According to Donald Trump, the Republican Party’s front-runner for its presidential nomination, there was a massive public celebration in Jersey City as the Twin Towers imploded on September 11, 2001.
“I watched when the World Trade Center came tumbling down,” he was reported as having said on Saturday, at an event in Birmingham, Ala. “And I watched in Jersey City, New Jersey, where thousands and thousands of people were cheering as that building was coming down.”
“That never happened,” Steven Fulop, Jersey City’s mayor, said.
Although Mr. Trump later clarified that he was not in Jersey City on September 11, despite having implied at first that he had been, he refused to back down from the rest of his assertion. But, Mayor Fulop said, there was no television broadcast of something that did not happen.
“When you look at the media outlets, there isn’t one that substantiates what he said,” Mr. Fulop said. “There is not footage of it, and there are no reports.”
The original rumor — which set the public jubilation over the deaths of thousands of people in Paterson, not Jersey City — was “an urban legend, fueled by anti-Muslim sentiment, and Trump is looking to capitalize on it,” Mr. Fulop continued.
He resents it.
“We in Jersey City do not appreciate it. We have done a lot of work to create a community that is diverse, where everyone works together. We do Muslim events, we do Jewish events. Jersey City is a city that speaks to a lot of American culture on diversity. So for him to single us out as an example of hatred…” His voice trailed off.
“It certainly evoked a response from people here, though,” he resumed. “People resent what he said. The silver lining is that I believe that a campaign of hate will not win in the general election. If he is the nominee for the Republican side, the end result will be a Democratic president.
“Which works for me,” added Mr. Fulop, who is a Democrat.
Mr. Trump did evoke a response from Jersey City residents. “A lot of people in the Muslim community reached out” in support of their city and in outrage over Mr. Trump’s comments, Mr. Fulop said.
Jersey City is right across the Hudson from the World Trade Center, and the attack, clearly visible across the river, spurred many people there into action. “Jersey City first responders helped out in lower Manhattan,” Mr.

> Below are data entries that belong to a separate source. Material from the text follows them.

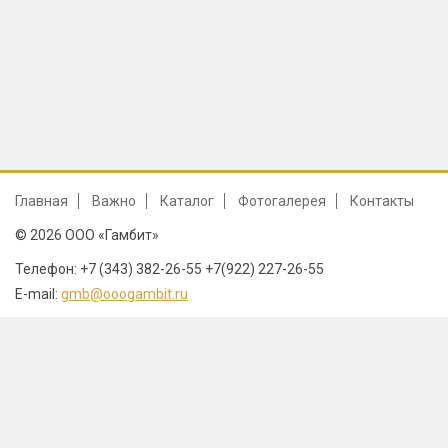
Главная
Важно
Каталог
Фотогалерея
Контакты
© 2026 ООО «Гамбит»
Телефон: +7 (343) 382-26-55 +7(922) 227-26-55
E-mail:
gmb@ooogambit.ru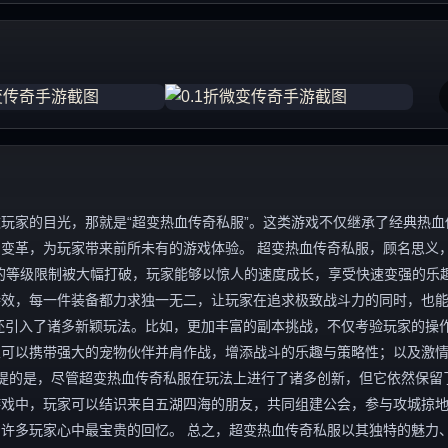
玩家的目光，那就是“超变热血传奇私服”。这类游戏不仅继承了经典热血
变革，为玩家带来前所未有的游戏体验。 超变热血传奇私服，顾名思义，
的等级限制被大幅打破，玩家能够以惊人的速度成长，享受快速变强的乐
特效，每一件装备都力求独一无二，让玩家在追求极致战斗力的同时，也
还引入了诸多新颖玩法。比如，更加丰富的副本挑战，不仅考验玩家的操
家可以携带强大的宠物伙伴并肩作战，增添战斗的乐趣与策略性；以及激
一提的是，尽管超变热血传奇私服在玩法上进行了诸多创新，但它依然保留
游戏中，玩家可以结识来自五湖四海的朋友，共同组建公会，参与攻城掠
许多玩家心中最宝贵的回忆。 总之，超变热血传奇私服以其独特的魅力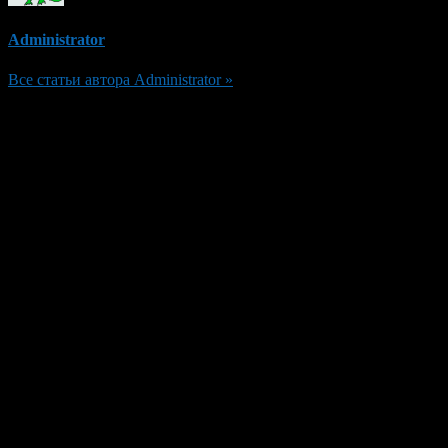
Administrator
Все статьи автора Administrator »
Добавить комментарий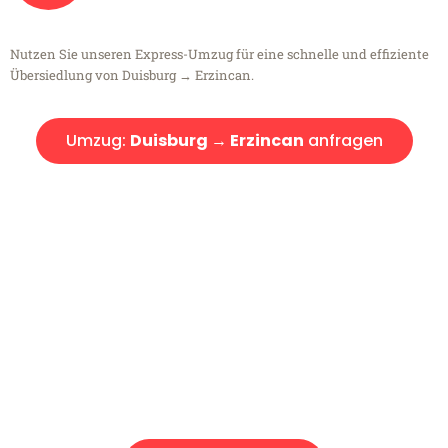
Nutzen Sie unseren Express-Umzug für eine schnelle und effiziente
Übersiedlung von Duisburg → Erzincan.
Umzug:
Duisburg → Erzincan
anfragen
Kostenlose Beratung!
Sie haben Fragen?
Sie haben Fragen zu Ihrem Transport oder benötigen eine Beratung
bezüglich Ihres Umzug?
Rufen Sie uns gerne an, unser Team aus Experten freut sich, Ihnen
kostenlos weiterzuhelfen!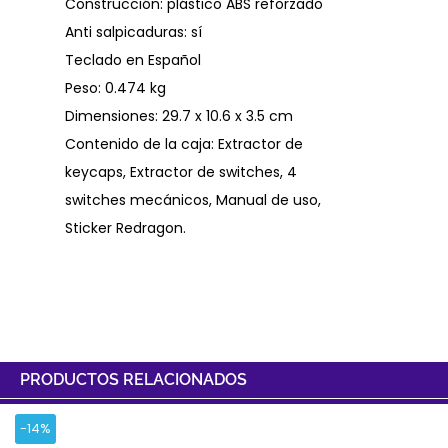
Construcción: plástico ABS reforzado
Anti salpicaduras: sí
Teclado en Español
Peso: 0.474 kg
Dimensiones: 29.7 x 10.6 x 3.5 cm
Contenido de la caja: Extractor de
keycaps, Extractor de switches, 4
switches mecánicos, Manual de uso,
Sticker Redragon.
PRODUCTOS RELACIONADOS
-14%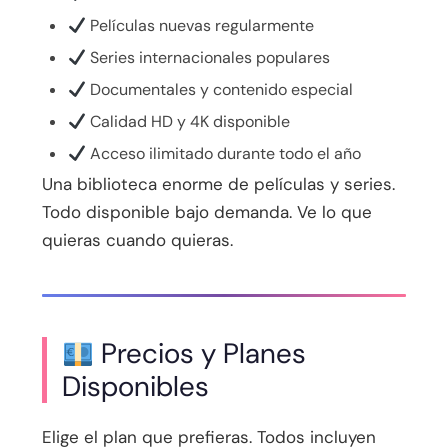
Películas nuevas regularmente
Series internacionales populares
Documentales y contenido especial
Calidad HD y 4K disponible
Acceso ilimitado durante todo el año
Una biblioteca enorme de películas y series.
Todo disponible bajo demanda. Ve lo que
quieras cuando quieras.
Precios y Planes
Disponibles
Elige el plan que prefieras. Todos incluyen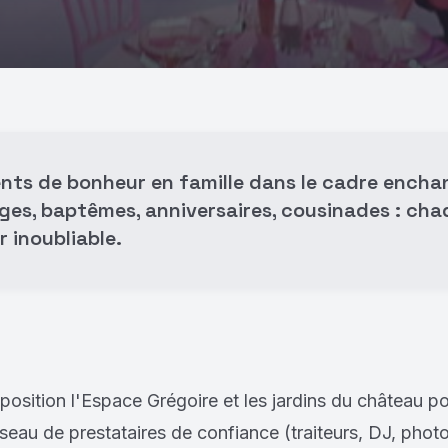
nts de bonheur en famille dans le cadre ench
ges, baptêmes, anniversaires, cousinades : chaq
 inoubliable.
osition l'Espace Grégoire et les jardins du château po
eau de prestataires de confiance (traiteurs, DJ, photo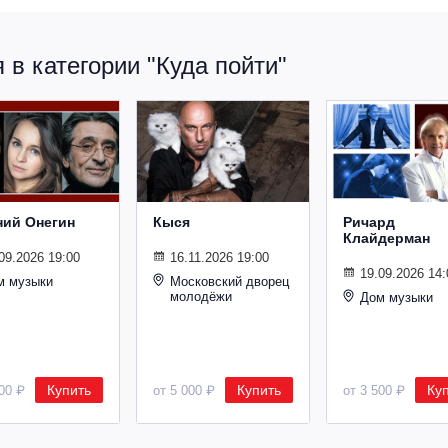
в категории "Куда пойти"
ний Онегин
Кыся
Ричард
Клайдерман
09.2026 19:00
16.11.2026 19:00
19.09.2026 14:
м музыки
Московский дворец
молодёжи
Дом музыки
Купить
Купить
Ку
500 ₽
от 5 000 ₽
от 3 500 ₽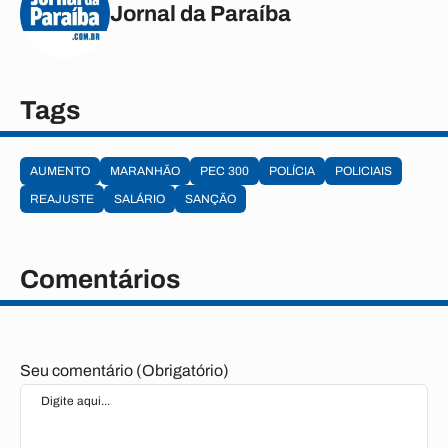
Jornal da Paraíba
Tags
AUMENTO
MARANHÃO
PEC 300
POLÍCIA
POLICIAIS
REAJUSTE
SALÁRIO
SANÇÃO
Comentários
Seu comentário (Obrigatório)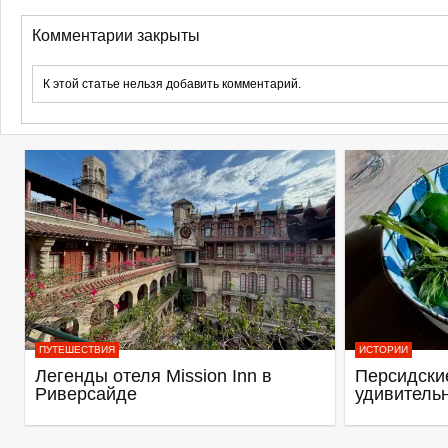
Комментарии закрыты
К этой статье нельзя добавить комментарий.
ПУТЕШЕСТВИЯ
ИСТОРИИ
Легенды отеля Mission Inn в
Персидские
Риверсайде
удивитель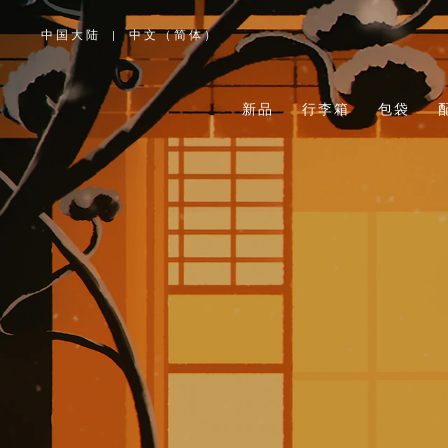
中国大陆
|
中文（简体）
,
请
选
择
您
所
新品
行李箱
包袋
在
的
国
家/
地
区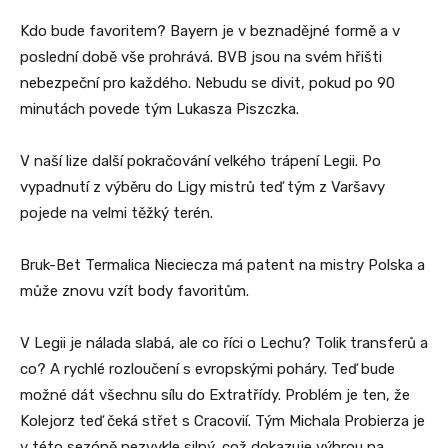
Kdo bude favoritem? Bayern je v beznadějné formě a v
poslední době vše prohrává. BVB jsou na svém hřišti
nebezpeční pro každého. Nebudu se divit, pokud po 90
minutách povede tým Lukasza Piszczka.
V naší lize další pokračování velkého trápení Legii. Po
vypadnutí z výběru do Ligy mistrů teď tým z Varšavy
pojede na velmi těžký terén.
Bruk-Bet Termalica Nieciecza má patent na mistry Polska a
může znovu vzít body favoritům.
V Legii je nálada slabá, ale co říci o Lechu? Tolik transferů a
co? A rychlé rozloučení s evropskými poháry. Teď bude
možné dát všechnu sílu do Extratřídy. Problém je ten, že
Kolejorz teď čeká střet s Cracovií. Tým Michala Probierza je
v této sezóně nezvykle silný, což dokazuje výhrou na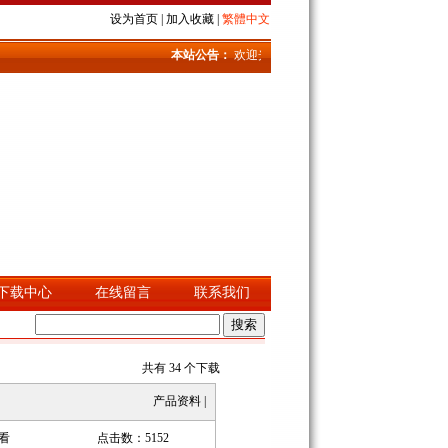
设为首页
|
加入收藏
|
繁體中文
本站公告：
欢迎光临深圳安耐特电子有限公司
.
下载中心
在线留言
联系我们
共有 34 个下载
产品资料
|
看
点击数：5152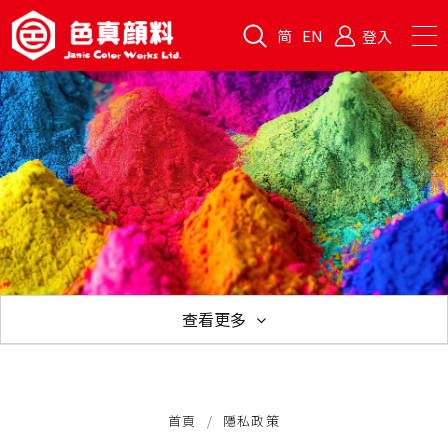
简
EN
登入
查看更多
企業理念
公司沿革
品質保證
隱私政策
相關連結
首頁
隱私政策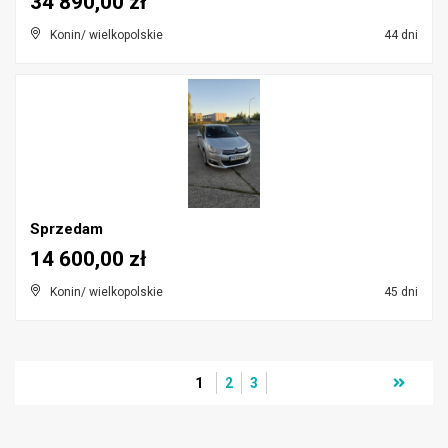
34 890,00 zł
Konin/ wielkopolskie
44 dni
Sprzedam
14 600,00 zł
Konin/ wielkopolskie
45 dni
1
2
3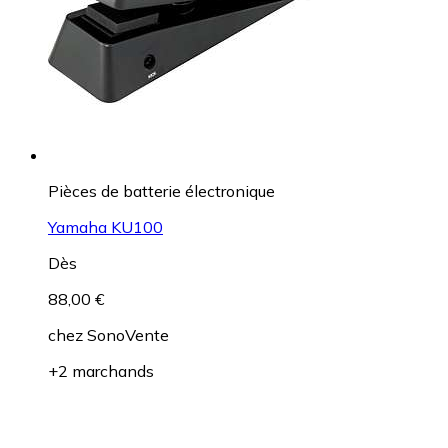
Pièces de batterie électronique
Yamaha KU100
Dès
88,00 €
chez
SonoVente
+2 marchands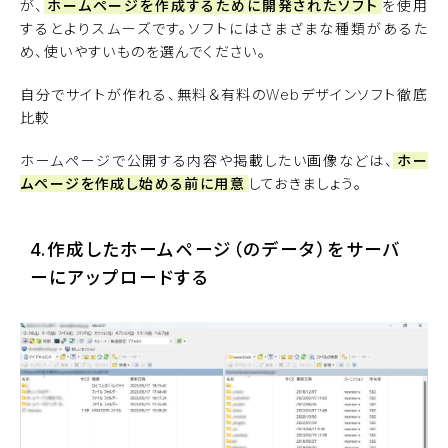
が、
ホームページを作成するために開発されたソフト
を使用
するとよりスムーズです。ソフトにはさまざまな種類があるた
め、使いやすいものを選んでください。
自分でサイトが作れる、無料＆有料のWebデザインソフト徹底
比較
ホームページで公開する内容や掲載したい画像などは、
ホー
ムページを作成し始める前に用意
しておきましょう。
4.作成したホームページ（のデータ）をサーバ
ーにアップロードする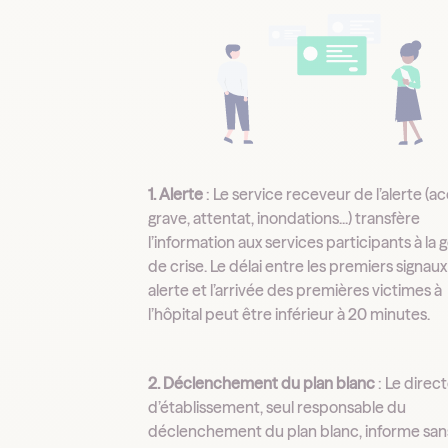
1. Alerte
: Le service receveur de l’alerte (a
grave, attentat, inondations...) transfère
l’information aux services participants à la 
de crise. Le délai entre les premiers signau
alerte et l’arrivée des premières victimes à
l’hôpital peut être inférieur à 20 minutes.
2. Déclenchement du plan blanc
: Le direc
d’établissement, seul responsable du
déclenchement du plan blanc, informe sans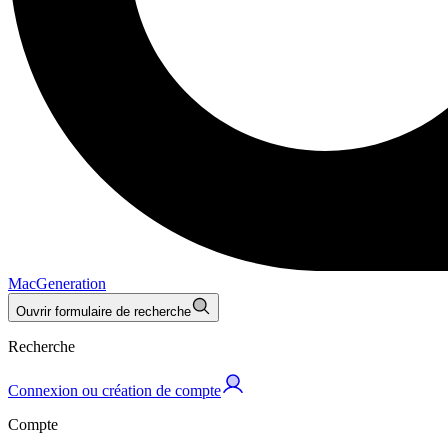
MacGeneration
Ouvrir formulaire de recherche
Recherche
Connexion ou création de compte
Compte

Fulop said. “Jersey City’s trauma center was set up to help victims, and Liberty State Park was used as a staging center. Thousands of people volunteered.”
The Jewish Standard’s coverage of those nightmare weeks shows no evidence of street celebrations over the carnage anywhere in the United States, although we did report in passing on the rumors from Paterson, which we pointedly said that no one could source, much less prove. On September 28, a long story looked at reactions in Jersey City. We quoted three local rabbis — Orthodox, Conservative, and Reform — none of whom mentioned anything about street celebrations. Each one instead talked about the profound shock, deep sadness, urge to help, and feeling of community the city shared.
For Mr. Fulop, there is some irony in Mr. Trump’s attack on Jersey City. Mr. Fulop, who is Jewish, the grandson of Holocaust survivors, had moved to Jersey City in 2000. He was not politically active then. He worked for Goldman Sachs at 1 New York Plaza in lower Manhattan. On September 11, at work there, “I felt the building shake when the planes hit,” he told us last year. It shook him in every possible way. “Soon I started talking to recruiters,” he said; it wasn’t long before he was in uniform. A Marine uniform. After boot camp at Parris Island, he served in Iraq.
“Jersey City is a big city,” he said; it is the state’s second largest, with a population of more than 262,000 people reported in 2014. “So I am sure that there are some people here who harbor a hatred for the country. But to say that there were thousands of people who were dancing in the streets — it is a tall tale.
“It is Trump having a vivid imagination. And at some time I hope that the public calls him out on it. But he has crossed the line so many times, and no one does call him out on it.”
And then he returned to the silver lining. “There is one thing that might come out of it. The Jersey City community will come closer together, and we will continue to move together, working together to build one of the most diverse communities in the country.”